Brendan Taylor’s name is missing for now. His three-and-a-half-year suspension for an anti-corruption breach ends on 25 July and, barring last-minute complications, the selectors plan to add him in time for the first Test on 30 July. Nobody at Zimbabwe Cricket is putting an exact date on the call-up, but one board official said, “He’ll be available once the paperwork is cleared.” We’ll see.
Four players who featured in the 2-0 defeat by South Africa drop out: openers Takudzwanashe Kaitano and Prince Masvaure, middle-order batter Wessly Madhevere and seamer Kundai Matigimu. Matigimu debuted against South Africa but has not quite looked the same since a side strain in that series.
Blessing Muzarabani leads the pace attack again, although fellow quick Richard Ngarava misses out despite bowling in the current T20 tri-series. Selection convenor Walter Chawaguta admitted the call was tight. “Richard is fit, but we felt two Tests in Bulawayo might come a touch early after the back issue,” he said.
Brian Bennett, concussed during the first South Africa Test, is retained, while Dion Myers, who covered in his absence, returns to the reserves. Roy Kaia and youngster Tanunurwa Makoni are back in the mix, adding depth to a batting line-up still searching for reliable first-innings runs.

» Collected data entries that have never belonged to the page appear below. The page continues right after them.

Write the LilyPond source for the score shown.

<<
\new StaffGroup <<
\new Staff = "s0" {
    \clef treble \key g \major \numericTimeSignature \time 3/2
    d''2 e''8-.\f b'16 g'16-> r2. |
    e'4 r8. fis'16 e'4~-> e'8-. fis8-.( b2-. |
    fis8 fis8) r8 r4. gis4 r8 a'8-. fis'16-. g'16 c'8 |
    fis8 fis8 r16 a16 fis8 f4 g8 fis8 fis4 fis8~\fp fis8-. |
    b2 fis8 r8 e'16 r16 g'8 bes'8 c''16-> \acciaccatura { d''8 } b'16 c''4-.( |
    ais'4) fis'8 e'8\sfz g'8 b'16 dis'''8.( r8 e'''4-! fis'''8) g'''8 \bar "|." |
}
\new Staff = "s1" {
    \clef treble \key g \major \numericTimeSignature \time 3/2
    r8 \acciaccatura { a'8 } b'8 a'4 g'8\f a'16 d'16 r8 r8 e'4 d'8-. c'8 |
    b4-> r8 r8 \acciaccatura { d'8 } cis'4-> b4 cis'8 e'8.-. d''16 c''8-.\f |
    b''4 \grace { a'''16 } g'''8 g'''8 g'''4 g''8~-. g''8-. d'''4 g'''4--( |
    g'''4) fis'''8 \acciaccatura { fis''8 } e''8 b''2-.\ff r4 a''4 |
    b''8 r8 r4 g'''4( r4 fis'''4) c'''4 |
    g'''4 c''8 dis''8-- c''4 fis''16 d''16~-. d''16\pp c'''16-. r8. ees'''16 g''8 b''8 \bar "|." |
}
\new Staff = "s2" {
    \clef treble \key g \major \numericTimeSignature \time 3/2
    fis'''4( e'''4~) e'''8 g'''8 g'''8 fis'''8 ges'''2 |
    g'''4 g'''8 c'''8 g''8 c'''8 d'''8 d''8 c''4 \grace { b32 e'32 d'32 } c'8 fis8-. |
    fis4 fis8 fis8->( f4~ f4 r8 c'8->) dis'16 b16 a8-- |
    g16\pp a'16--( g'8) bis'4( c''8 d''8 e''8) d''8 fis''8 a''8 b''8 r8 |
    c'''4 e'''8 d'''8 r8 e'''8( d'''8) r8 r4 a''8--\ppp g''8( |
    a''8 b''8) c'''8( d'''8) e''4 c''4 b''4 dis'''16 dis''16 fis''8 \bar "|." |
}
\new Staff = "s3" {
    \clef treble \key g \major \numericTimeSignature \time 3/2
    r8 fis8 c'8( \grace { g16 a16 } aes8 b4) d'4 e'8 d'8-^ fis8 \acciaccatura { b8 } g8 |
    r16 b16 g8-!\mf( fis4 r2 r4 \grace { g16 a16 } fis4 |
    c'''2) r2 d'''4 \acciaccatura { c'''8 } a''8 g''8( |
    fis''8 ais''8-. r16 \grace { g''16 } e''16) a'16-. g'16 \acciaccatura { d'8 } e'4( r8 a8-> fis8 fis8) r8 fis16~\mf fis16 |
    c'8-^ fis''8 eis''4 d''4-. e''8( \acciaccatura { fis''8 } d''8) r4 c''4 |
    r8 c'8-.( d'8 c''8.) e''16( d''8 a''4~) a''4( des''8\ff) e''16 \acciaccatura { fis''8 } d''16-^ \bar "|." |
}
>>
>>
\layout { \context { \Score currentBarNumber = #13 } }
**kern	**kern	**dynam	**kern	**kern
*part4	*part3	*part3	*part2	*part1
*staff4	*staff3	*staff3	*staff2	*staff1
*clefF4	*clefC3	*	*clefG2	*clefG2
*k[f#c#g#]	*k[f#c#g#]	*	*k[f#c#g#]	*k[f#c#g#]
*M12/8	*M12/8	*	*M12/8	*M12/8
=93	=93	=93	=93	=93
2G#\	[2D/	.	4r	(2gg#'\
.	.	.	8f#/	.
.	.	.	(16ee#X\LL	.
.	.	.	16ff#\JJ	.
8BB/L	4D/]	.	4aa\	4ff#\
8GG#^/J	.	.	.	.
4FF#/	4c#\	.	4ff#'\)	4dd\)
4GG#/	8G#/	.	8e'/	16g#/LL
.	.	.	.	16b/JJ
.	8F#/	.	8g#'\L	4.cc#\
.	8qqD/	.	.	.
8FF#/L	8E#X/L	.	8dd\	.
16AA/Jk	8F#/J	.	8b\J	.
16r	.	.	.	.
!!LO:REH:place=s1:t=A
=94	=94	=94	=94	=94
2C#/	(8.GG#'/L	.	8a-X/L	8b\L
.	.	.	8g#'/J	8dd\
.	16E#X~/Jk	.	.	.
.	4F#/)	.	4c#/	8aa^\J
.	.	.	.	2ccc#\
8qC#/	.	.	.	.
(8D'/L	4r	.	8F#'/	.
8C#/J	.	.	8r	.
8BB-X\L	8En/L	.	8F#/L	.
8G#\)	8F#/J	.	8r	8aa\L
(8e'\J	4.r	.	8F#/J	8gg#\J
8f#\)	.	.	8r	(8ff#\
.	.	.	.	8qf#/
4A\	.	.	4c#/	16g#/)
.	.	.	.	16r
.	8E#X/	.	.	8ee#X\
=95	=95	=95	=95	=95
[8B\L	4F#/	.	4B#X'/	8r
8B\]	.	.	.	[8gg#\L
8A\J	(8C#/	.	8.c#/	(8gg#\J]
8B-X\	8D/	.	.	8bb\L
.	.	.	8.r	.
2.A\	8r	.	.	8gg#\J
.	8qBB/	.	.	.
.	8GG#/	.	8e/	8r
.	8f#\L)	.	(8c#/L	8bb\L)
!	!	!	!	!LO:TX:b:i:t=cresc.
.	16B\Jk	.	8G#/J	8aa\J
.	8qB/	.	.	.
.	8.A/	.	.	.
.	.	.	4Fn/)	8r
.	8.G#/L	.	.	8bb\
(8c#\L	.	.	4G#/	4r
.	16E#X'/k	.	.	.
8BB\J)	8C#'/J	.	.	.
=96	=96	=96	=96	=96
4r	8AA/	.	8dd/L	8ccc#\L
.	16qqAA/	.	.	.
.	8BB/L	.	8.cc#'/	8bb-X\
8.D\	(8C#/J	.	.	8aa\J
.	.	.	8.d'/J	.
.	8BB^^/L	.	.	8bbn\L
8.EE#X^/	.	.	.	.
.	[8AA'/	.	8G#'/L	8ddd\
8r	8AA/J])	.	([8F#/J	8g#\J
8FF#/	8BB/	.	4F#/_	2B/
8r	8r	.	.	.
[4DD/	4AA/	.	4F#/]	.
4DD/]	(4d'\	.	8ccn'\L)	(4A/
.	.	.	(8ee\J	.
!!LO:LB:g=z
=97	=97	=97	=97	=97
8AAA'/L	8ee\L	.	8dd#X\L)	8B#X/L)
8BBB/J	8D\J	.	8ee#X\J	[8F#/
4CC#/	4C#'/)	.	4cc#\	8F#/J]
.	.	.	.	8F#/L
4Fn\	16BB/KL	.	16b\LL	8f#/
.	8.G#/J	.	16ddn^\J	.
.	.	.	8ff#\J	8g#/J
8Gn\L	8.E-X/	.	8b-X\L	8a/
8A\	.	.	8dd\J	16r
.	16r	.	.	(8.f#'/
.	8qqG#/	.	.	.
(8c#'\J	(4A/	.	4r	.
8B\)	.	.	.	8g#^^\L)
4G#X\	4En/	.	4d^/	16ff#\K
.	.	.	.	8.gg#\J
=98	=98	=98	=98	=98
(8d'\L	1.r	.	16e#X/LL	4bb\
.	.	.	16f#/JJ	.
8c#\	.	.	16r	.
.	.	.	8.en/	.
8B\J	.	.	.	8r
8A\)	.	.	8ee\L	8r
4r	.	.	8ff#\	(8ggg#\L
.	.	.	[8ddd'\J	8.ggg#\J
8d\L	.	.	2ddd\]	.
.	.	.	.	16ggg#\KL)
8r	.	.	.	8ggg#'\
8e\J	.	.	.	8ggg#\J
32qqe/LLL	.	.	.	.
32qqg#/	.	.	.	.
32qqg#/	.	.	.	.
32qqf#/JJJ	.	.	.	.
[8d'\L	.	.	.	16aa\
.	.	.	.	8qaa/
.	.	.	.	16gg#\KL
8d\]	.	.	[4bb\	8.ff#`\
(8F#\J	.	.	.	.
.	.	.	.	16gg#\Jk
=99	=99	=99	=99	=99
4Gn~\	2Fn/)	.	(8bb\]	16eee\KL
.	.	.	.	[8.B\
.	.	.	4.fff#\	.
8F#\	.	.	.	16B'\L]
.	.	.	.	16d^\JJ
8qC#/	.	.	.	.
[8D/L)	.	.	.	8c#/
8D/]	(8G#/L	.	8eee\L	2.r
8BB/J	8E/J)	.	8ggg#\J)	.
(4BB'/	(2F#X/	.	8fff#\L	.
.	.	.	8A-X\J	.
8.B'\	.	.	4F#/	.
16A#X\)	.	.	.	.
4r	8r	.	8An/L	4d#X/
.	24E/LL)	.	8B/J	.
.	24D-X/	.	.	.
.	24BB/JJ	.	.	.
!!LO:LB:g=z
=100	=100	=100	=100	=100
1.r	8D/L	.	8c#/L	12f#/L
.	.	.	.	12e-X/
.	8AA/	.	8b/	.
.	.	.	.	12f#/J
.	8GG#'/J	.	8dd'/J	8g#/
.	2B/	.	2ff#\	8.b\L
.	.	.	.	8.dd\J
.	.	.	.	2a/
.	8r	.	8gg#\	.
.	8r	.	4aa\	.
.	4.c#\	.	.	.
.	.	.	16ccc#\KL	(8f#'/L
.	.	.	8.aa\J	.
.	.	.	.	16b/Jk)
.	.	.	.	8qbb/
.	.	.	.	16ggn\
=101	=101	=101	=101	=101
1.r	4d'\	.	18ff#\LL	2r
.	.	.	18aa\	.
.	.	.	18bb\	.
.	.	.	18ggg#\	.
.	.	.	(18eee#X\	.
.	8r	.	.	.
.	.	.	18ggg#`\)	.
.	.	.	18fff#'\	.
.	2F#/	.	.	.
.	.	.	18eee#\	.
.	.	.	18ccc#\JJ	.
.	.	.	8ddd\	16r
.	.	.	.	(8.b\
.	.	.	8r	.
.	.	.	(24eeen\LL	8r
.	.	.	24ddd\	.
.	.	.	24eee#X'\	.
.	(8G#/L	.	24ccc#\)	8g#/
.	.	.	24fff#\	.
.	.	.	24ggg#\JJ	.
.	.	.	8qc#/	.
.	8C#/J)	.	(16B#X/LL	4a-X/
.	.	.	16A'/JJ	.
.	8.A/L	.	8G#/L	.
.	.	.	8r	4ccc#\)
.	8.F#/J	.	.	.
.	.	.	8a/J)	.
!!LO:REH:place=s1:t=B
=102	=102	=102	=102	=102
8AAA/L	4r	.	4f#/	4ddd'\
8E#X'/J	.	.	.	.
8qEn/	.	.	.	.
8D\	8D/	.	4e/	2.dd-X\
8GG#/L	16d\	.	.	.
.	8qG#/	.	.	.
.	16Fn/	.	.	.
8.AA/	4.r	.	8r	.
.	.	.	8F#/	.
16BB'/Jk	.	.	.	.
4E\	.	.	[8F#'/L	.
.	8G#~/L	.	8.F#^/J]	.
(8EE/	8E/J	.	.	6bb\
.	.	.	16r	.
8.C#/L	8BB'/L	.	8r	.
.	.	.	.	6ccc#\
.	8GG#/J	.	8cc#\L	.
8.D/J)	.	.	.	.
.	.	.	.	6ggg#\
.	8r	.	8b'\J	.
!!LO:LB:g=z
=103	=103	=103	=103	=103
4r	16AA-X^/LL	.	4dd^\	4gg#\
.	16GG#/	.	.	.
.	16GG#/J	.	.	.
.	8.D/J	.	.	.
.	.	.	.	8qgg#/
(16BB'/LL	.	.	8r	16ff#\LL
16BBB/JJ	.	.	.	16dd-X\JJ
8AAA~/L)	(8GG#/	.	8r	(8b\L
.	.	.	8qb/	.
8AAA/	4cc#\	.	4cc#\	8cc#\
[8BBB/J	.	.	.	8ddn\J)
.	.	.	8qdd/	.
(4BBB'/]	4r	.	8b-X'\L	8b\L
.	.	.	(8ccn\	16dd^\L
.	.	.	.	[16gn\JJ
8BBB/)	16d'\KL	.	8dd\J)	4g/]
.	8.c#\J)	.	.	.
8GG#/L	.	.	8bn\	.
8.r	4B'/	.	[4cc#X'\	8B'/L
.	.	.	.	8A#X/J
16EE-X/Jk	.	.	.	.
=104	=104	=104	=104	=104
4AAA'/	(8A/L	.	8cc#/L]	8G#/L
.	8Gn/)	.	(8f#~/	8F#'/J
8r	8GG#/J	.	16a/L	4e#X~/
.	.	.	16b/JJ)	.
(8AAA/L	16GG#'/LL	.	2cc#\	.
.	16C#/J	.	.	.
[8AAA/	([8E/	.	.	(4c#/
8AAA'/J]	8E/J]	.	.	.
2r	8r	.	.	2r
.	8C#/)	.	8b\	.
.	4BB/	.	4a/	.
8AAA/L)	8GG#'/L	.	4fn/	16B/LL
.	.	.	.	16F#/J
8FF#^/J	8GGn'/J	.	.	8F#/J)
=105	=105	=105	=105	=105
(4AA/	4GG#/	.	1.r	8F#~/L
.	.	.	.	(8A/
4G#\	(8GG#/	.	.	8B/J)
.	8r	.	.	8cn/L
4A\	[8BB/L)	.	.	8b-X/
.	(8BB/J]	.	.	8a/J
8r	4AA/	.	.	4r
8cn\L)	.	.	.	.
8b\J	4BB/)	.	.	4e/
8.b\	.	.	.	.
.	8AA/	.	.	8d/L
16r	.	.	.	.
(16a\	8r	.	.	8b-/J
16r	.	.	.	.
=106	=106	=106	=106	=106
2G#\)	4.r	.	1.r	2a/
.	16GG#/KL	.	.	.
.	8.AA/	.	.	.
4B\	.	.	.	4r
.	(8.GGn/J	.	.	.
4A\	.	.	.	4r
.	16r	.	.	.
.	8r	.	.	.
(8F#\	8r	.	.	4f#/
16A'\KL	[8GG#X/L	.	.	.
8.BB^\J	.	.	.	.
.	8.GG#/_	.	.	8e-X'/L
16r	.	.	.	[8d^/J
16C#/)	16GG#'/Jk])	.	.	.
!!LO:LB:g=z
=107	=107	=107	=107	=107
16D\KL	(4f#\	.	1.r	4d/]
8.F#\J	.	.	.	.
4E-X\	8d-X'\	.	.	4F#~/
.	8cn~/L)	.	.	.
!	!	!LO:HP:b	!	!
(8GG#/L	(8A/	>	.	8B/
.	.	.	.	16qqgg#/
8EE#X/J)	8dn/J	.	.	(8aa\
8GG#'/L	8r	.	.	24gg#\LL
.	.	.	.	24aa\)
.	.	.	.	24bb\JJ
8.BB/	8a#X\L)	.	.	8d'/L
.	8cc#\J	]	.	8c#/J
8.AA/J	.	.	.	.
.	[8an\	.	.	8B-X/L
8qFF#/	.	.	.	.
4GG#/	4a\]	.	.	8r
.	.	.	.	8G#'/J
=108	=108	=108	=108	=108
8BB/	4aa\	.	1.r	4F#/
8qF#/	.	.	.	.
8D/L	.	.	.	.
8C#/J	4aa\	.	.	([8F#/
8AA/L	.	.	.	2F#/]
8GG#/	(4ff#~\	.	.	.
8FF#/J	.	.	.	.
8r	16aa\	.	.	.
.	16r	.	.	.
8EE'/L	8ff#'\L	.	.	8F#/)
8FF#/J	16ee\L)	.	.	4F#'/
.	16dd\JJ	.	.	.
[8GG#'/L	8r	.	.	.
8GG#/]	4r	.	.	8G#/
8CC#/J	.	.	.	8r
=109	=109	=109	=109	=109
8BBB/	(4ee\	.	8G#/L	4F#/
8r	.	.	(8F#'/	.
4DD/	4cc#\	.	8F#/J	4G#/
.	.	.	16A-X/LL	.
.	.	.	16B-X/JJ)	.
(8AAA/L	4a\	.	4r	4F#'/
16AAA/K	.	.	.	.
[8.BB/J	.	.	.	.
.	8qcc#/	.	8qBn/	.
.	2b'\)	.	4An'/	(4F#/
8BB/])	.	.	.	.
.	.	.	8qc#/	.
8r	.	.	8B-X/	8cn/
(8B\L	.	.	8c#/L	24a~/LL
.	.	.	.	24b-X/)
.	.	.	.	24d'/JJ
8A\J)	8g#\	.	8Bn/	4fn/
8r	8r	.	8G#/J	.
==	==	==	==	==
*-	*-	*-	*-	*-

Both matches will be played at Queens Sports Club, a surface that can feel attritional for seamers and forgiving for patient batters—unless, as South Africa showed in April, somebody rips up the script. The Proteas ran at 5.5 an over and still found lateral movement; Zimbabwe’s bowlers took note.
It has been a heavy red-ball schedule: eight Tests since December, five at home, only one win in the last 15. The New Zealand visit closes that chapter until Afghanistan arrive towards year-end. None of these fixtures count towards the current World Test Championship, yet for captain Craig Ervine the gains are obvious. “We’ve got a core group learning what Test cricket actually feels like. That matters, rankings or not,” he said last week.
Full squad
Craig Ervine (capt), Brian Bennett, Tanaka Chivanga, Ben Curran, Trevor Gwandu, Roy Kaia, Tanunurwa Makoni, Clive Madande, Vincent Masekesa, Wellington Masakadza, Blessing Muzarabani, Newman Nyamhuri, Sikandar Raza, Tafadzwa Tsiga, Nicholas Welch, Sean Williams.
First Test: 30 July, Bulawayo. Second Test: 7 August, same venue.